After a second trip to China, at the invitation of the Chinese government, he returned to Europe sick and was hospitalized in Copenhagen and Freiburg.

In 1957, Kazantzakis lost the Nobel Prize for Literature to Albert Camus by one vote. Camus later said that Kazantzakis deserved the honor “a hundred times more” than himself. The Greek writer would be nominated for the Nobel a total of nine times.

Kazantzakis died on October 26, 1957, at the age of 74. His body was transported to Athens, but the Church of Greece refused to allow an open casket funeral ceremony.

His body was transported to the Heraklion Metropolitan Church of Heraklion where the funeral took place with an open casket for a last farewell, but no liturgy.

Kazantzakis’ compatriots honored him and buried him in a bastion of the Venetian castle walls of Heraklion.
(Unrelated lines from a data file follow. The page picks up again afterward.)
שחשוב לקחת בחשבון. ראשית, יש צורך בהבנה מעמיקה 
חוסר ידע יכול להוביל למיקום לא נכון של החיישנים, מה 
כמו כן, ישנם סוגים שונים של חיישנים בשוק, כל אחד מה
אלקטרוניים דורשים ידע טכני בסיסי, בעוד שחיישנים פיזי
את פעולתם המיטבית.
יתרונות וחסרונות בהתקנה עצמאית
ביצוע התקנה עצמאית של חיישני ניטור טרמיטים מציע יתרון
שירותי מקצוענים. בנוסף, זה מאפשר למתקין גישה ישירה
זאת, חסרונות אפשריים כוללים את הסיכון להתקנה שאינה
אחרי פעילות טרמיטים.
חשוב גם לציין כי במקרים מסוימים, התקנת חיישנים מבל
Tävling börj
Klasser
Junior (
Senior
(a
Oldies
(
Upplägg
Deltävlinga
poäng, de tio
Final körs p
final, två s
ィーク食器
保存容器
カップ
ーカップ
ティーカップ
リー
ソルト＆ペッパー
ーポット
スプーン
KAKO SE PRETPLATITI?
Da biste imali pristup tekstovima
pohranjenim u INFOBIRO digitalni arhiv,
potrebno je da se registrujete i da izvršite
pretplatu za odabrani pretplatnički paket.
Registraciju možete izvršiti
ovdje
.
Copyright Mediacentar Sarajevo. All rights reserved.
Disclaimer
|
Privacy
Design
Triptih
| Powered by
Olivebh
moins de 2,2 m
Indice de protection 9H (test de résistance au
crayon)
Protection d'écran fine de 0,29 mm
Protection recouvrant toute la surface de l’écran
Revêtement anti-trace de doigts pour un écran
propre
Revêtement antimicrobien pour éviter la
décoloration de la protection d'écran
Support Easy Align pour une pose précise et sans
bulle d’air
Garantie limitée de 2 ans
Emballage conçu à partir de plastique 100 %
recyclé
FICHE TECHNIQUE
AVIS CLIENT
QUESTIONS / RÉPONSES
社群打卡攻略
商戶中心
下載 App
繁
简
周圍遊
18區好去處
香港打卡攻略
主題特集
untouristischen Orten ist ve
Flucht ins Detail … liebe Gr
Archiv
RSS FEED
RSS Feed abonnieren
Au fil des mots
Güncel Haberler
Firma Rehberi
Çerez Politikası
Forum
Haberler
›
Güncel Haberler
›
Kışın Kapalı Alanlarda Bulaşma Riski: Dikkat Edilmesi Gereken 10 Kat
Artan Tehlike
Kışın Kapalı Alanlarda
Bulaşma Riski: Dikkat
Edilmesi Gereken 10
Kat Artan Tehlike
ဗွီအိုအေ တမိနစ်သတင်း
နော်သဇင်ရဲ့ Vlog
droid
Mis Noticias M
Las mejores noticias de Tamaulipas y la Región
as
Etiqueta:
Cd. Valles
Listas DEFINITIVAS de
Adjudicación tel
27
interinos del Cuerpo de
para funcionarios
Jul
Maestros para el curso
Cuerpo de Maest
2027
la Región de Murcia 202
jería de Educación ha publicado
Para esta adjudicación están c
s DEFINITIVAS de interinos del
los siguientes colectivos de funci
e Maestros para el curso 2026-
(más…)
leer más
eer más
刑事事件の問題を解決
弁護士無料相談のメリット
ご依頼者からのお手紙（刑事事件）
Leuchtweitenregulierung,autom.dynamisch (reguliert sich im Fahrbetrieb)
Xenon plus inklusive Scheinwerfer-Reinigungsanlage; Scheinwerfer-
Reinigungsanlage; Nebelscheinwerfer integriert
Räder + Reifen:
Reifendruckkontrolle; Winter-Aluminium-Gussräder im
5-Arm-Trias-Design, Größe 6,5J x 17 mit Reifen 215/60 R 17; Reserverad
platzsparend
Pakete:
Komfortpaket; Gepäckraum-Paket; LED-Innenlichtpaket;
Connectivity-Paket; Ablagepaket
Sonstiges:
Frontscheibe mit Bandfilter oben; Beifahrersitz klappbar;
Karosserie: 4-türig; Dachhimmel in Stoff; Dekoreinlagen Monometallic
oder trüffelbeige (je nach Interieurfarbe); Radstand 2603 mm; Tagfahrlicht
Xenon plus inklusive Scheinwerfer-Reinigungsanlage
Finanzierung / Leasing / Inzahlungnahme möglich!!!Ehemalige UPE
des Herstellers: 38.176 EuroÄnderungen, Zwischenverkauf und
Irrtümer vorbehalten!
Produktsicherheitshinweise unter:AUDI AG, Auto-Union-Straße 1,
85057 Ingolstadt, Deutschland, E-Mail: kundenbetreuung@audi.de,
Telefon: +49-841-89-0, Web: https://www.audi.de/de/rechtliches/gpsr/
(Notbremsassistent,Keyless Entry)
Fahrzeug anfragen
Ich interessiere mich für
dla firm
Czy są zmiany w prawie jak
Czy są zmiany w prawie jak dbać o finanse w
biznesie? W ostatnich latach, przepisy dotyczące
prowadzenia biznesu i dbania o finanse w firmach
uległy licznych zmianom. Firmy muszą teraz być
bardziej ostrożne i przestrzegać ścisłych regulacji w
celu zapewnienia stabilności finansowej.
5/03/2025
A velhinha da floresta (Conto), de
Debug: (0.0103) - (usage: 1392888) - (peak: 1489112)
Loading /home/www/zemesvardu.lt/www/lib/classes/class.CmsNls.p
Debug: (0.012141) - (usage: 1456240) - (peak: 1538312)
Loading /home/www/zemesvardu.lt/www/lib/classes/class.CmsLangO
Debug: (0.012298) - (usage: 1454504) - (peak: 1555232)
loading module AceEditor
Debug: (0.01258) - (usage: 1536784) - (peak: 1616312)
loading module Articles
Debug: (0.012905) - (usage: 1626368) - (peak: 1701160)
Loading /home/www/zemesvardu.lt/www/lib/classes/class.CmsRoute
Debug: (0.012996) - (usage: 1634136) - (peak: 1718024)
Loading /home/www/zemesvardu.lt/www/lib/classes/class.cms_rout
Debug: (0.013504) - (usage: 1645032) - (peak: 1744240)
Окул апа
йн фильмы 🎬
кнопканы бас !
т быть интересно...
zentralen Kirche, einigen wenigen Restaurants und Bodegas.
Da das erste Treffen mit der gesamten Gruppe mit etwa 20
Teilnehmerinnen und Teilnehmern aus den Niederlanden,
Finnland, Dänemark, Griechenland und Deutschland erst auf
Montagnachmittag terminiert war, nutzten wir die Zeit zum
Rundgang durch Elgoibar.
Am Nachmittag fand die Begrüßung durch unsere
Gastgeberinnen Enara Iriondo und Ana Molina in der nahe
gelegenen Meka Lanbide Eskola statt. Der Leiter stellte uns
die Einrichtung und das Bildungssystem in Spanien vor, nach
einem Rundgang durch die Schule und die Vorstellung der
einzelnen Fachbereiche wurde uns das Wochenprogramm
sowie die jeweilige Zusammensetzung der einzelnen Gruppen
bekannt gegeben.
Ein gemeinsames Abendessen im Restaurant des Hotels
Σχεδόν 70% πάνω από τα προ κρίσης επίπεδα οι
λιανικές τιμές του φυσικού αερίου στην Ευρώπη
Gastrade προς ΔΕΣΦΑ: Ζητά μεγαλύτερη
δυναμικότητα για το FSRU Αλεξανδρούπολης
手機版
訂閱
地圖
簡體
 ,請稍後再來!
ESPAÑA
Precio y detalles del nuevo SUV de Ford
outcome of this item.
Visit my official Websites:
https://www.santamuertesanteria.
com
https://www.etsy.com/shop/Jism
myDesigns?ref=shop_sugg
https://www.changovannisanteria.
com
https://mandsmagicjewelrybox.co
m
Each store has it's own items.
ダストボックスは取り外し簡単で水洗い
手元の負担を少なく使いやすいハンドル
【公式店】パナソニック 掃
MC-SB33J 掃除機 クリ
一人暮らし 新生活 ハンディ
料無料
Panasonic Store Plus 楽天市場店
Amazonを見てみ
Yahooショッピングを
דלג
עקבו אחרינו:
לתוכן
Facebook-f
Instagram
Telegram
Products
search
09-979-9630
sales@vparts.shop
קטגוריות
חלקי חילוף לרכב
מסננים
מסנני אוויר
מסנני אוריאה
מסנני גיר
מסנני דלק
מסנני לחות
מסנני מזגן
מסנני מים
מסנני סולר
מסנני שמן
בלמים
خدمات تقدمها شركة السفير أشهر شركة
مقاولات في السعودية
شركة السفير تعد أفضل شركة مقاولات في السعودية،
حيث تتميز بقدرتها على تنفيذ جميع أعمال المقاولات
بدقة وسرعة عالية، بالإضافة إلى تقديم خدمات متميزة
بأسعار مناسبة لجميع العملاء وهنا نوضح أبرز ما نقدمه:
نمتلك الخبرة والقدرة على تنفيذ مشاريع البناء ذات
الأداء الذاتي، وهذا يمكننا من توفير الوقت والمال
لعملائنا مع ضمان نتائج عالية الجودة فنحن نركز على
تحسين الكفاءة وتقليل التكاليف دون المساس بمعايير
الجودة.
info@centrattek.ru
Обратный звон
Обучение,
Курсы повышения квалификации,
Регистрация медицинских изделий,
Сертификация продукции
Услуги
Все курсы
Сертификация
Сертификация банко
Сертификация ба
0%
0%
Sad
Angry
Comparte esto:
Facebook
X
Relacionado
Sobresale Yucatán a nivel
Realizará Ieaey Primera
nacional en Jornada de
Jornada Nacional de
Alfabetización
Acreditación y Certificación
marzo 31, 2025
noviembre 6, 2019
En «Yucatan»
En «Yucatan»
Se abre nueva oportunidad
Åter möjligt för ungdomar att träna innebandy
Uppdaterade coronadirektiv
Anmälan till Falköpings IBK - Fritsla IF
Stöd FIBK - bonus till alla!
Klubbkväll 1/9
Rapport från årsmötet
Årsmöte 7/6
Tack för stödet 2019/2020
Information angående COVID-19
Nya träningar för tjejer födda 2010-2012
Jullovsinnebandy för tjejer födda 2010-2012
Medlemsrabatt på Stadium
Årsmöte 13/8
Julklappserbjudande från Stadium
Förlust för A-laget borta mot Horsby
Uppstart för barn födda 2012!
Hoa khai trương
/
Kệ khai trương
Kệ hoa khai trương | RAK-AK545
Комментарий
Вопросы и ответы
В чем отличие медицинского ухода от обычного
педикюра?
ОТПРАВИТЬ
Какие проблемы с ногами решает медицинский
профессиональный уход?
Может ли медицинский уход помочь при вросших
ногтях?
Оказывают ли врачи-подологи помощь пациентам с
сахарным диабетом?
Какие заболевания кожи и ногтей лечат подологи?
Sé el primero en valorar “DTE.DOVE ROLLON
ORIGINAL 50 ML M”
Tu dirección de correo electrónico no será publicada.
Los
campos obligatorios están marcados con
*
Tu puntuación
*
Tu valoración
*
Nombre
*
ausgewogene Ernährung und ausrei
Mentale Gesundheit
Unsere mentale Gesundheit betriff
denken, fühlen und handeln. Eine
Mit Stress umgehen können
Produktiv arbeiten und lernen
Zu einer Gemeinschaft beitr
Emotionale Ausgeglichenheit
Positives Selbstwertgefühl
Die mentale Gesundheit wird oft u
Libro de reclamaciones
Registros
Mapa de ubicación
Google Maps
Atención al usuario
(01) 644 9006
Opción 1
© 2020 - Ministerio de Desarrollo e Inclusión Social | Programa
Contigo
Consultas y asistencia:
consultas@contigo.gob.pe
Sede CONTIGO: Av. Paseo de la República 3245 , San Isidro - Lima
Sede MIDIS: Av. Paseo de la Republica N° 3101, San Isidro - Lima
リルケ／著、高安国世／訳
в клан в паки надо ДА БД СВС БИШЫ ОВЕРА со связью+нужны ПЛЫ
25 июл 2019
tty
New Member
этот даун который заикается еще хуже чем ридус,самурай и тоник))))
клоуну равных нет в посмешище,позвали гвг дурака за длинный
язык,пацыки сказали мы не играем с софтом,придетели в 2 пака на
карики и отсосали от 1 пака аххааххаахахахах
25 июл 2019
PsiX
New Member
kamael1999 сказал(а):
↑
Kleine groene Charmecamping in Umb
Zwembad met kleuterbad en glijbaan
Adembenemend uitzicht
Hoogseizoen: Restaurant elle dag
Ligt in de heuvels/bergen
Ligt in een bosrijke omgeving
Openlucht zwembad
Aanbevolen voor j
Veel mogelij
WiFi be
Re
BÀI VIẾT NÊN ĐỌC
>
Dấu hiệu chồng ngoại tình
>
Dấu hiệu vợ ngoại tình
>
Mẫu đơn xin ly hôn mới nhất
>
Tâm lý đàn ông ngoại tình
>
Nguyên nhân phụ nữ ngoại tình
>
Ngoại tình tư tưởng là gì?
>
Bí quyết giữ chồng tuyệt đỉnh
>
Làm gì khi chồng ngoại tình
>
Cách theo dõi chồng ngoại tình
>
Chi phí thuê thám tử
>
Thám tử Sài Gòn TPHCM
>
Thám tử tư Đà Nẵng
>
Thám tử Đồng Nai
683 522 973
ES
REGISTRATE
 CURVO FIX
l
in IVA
On his grave, there is the inscription: “I hope for nothing. I’m not afraid of anything. I am free”.

Nikos Kazantzakis
Kazantzakis’ tombstone. Credit: Frente/Wikipedia

Nikos Kazantzakis’ famous quotes

“Now I know. I hope for nothing, I am not afraid of anything, I have been relieved from the mind and from the heart, I ascended higher, I am free. That’s what I want. I do not want anything else. ”

“What never happened is what we never longed for enough.”

“Our life is but a lightning … but we still have time.”

“To die every day. To be born every day. Το renounce what you have every day.”

“Unfortunate man, you can move mountains, perform miracles, while you wallow in the dung, laziness and infidelity! You have God inside you, you carry God in you and you do not know it – you only find out when you die, but it is too late.”

“The right way is the uphill way.”

“We come from a dark abyss; we end up in a dark abyss; the light in between we call Life.”

“You must love people because it is you.”

“The woman’s body is a cliff full of flowers.”

“Salvation means to be saved from all saviors; this is the highest freedom, the highest, where man breathes with difficulty. Can you stand it?”

“The four pillars of this world: bread, wine, fire, woman.”

“Greece still survives; I think it survives through successive miracles.”

“Crete does not want homemakers, she wants madmen. These madmen ​​make her immortal.”

Do not stoop down to ask, “Will we win? Will we lose?” Just fight!”

“Did I win? Was I defeated? All I know is: I’m full of wounds and standing tall.”

“If you can, stare at fear in the eye and fear will get scared and go away.”

“As long as there are hungry children, there is no God.”

“Happiness is a simple and austere thing – a glass of wine, a chestnut, a small brazier, the roar of the sea. Nothing else”

“Every Greek who does not take, even once in his life, a brave decision, betrays his race.”

“Eternity is quality, not quantity, this is the big, very simple secret.”

“As long as a man does not reach the edge of a cliff, he does not grow wings on his back to fly.”

“Isn’t he God? He does whatever he pleases. If he could not do injustices, what power would he have?”

“Whatever you wish for, shout it out loud, go wild. Longing and mediocrity don’t go together.”

“Life is trouble. Only death is not. Life is when you clench your fists and ask for a fight.”

“Reach everywhere that you can’t reach!”

“There is no heavier punishment than this: To respond to evil with kindness.”

“The greatest journey we make is within our soul.”

“Dignity is not receiving honors but deserving them.”

“What is above words? Actions. What is above actions? Silence.”

“Life is a cloudburst, it will pass.”